Panel 1.Representative DIC computer enhanced image of MN with vesicles (A) and mitochondria (B) moving in antero- and retrograde directions. Panel 2: Fluorescently labelled mitochondria moving in MN processes. Click on the images to view movies of axonal transport in progress.
Tissue Arrays allow controlled sampling of dozens to hundreds of tissue samples on a single slide. Our laboratory is interested in using this technique to study brain, spinal cord, and nerve tumors in conjunction with whole-slide imaging technology.
Fluorescence assisted Resection of CNS Tumors
Novel methods of fluorescently labelling brain tumors to assist neurosurgeons with more complete resections. Our lab in collaboration with folks at Dartmouth Medical School and the Thayer School of Engineering is studying the pathology and validating the techniques for this tranformational technique in neurosurgery.

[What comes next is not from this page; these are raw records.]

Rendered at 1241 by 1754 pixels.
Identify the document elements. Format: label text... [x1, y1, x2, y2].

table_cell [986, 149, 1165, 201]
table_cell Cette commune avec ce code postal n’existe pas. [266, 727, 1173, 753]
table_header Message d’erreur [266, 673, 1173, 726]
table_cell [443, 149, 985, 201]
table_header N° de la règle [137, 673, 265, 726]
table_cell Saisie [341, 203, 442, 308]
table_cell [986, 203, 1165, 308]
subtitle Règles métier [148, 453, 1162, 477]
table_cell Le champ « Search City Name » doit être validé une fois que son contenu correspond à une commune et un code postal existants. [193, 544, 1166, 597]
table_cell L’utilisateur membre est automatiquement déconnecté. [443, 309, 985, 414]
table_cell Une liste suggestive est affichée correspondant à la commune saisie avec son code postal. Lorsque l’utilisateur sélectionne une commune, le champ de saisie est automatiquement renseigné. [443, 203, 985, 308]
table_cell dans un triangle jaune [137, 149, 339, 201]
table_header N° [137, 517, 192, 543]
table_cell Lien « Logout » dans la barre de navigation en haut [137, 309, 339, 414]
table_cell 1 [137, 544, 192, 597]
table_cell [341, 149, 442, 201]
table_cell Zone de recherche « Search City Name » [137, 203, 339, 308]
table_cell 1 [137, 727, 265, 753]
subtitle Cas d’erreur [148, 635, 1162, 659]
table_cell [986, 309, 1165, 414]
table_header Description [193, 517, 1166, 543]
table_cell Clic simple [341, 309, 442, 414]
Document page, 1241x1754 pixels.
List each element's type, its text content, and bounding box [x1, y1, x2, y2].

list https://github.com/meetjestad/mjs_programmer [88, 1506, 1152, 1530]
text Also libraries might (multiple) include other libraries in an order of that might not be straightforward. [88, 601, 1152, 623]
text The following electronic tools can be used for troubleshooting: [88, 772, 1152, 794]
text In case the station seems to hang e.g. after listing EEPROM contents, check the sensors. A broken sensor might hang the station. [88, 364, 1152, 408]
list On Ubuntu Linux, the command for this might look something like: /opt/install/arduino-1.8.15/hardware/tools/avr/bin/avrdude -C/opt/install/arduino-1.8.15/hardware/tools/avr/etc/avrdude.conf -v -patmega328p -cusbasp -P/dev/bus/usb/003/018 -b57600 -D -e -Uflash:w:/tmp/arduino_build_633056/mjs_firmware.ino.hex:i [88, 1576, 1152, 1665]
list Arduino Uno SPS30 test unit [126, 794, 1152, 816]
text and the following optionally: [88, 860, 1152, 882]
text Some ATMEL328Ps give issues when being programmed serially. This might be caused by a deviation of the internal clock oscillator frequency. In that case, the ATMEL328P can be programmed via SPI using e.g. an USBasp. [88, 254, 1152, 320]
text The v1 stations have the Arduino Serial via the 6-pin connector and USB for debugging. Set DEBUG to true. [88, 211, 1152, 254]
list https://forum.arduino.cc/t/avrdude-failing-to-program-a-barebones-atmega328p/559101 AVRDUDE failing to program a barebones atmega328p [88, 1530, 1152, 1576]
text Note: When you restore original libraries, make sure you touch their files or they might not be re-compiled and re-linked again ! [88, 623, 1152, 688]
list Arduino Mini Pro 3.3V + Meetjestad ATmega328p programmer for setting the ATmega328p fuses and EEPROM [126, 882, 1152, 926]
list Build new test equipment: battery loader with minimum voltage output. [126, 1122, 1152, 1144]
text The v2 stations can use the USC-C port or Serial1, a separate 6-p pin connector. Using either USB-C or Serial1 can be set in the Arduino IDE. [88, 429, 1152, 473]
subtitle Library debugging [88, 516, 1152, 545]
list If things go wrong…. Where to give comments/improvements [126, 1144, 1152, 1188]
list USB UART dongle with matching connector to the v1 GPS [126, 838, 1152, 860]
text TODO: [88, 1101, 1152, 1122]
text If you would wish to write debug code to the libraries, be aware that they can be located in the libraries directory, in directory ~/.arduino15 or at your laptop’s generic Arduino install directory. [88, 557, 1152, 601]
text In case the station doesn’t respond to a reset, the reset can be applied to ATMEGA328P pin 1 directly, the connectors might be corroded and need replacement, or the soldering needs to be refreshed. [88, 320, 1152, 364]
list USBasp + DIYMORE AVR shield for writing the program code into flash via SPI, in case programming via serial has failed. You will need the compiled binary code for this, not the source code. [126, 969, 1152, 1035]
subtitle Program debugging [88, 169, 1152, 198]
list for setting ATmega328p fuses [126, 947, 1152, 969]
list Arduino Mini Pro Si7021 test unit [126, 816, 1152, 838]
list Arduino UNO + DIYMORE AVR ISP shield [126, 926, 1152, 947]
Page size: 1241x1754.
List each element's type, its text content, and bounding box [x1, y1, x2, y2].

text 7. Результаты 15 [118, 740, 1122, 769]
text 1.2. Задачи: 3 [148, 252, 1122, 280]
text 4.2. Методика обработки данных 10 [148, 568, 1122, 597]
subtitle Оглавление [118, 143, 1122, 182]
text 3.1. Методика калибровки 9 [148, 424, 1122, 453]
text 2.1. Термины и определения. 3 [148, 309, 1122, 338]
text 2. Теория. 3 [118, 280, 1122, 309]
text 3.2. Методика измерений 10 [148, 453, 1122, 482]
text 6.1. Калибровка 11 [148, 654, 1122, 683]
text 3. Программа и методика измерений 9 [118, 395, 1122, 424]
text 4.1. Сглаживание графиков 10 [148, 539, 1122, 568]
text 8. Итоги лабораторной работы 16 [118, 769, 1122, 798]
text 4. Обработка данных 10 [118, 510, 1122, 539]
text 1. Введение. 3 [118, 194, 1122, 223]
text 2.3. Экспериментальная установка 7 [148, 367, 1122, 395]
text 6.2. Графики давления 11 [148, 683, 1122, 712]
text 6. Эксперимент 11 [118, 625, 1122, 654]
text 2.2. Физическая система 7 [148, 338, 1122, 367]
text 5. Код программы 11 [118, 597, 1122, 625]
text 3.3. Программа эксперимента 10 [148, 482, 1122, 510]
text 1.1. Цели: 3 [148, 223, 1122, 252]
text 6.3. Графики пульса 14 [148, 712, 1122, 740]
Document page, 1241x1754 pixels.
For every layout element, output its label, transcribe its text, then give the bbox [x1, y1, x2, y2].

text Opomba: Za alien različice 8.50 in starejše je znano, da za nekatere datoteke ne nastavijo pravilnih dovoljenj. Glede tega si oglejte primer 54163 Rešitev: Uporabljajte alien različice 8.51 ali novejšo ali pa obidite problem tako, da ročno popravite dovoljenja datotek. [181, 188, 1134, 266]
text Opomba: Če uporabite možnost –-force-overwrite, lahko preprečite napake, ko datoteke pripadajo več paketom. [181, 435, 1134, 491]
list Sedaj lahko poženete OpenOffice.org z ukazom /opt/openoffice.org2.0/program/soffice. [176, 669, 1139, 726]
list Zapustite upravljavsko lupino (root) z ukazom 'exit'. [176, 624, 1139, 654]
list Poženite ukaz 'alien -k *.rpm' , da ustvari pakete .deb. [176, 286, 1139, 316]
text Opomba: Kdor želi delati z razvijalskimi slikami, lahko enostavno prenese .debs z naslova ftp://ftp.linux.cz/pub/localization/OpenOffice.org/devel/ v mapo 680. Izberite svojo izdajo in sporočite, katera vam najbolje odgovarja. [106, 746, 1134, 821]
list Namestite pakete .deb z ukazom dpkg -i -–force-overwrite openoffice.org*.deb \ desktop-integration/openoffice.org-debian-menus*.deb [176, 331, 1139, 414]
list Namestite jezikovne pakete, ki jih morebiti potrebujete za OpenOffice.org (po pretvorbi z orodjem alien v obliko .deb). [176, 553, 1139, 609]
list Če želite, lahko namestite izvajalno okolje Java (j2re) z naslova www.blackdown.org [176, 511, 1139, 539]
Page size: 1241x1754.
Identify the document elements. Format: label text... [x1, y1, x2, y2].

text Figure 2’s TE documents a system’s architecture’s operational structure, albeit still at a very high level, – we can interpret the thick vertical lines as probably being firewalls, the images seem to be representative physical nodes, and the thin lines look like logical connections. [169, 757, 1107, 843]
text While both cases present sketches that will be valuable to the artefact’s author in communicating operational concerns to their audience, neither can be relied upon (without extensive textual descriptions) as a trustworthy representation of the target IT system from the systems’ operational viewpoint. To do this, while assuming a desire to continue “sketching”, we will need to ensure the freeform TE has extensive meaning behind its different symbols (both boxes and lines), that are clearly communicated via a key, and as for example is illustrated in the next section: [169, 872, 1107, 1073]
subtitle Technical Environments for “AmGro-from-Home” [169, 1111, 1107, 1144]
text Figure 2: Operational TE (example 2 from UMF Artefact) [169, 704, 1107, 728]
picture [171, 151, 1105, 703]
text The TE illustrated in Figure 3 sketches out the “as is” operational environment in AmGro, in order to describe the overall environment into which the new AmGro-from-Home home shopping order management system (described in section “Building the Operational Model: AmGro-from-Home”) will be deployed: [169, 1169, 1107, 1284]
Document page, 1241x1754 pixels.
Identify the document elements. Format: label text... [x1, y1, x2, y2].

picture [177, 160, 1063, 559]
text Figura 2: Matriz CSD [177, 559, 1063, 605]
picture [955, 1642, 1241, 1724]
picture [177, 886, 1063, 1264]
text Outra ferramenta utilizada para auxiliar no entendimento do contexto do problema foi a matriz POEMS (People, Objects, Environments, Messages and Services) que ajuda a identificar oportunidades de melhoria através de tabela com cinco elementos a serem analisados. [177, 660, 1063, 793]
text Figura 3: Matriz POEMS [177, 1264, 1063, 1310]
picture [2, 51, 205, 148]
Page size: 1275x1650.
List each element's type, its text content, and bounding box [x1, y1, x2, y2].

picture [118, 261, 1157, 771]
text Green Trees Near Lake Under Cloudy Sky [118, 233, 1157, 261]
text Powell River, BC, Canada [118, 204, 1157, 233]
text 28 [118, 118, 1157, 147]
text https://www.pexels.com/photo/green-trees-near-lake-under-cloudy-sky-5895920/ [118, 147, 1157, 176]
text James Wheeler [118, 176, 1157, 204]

FRONTO-TEMPORAL LOBAR DEGENERATION - NORMAL HIPPOCAMPUS - GERMINAL MATRIX HEMORRHAGE
The medical autopsy remains the “gold standard” for diagnosing and classifying neurological diseases. Autopsies also allow (when permitted) collection of tissues and biofluids for research into the pathology of the specific diseases. However, reimbursement for autopsies by the federal government even at academic medical centers is no longer being meaningfully funded. As a result autopsy rates have dramatically decreased in recent years. This is occurring at a time when small and large scale clinical trials for new neurotherapeutics desperately need to have established diagnosis during the trial and confirmed upon autopsy and at a time when the genetics of diseases need to be correlated with pathological and clinical findings.
We have established the Georgetown Brain Bank (GBB) to serve three key constituents of our academic medical center: our patients, our students, and our researchers. Families and the clinical teams caring for our patients with neurological diseases will benefit from a careful neuropathological examination to provide diagnoses and context to patients’ illness and valuable information for descendents. Medical students, neuroscience graduate students, and housestaff will benefit from educational sessions on gross and microscopic neuropathology. The research community will have access to well characterized tissues/fluids to allow for translational research projects and a collaborative neuropathologist to assist them. Clinical researchers will be able to confirm diagnoses crucial to understanding results of their trial and potential adverse effects.
Our lab is also committed to providing expertise in neuropathology and neuroscience techniques to the Georgetown neuroscience community and beyond, and we have established collaborations with individuals from Pathology, Neurology, Neurosurgery, LCCC.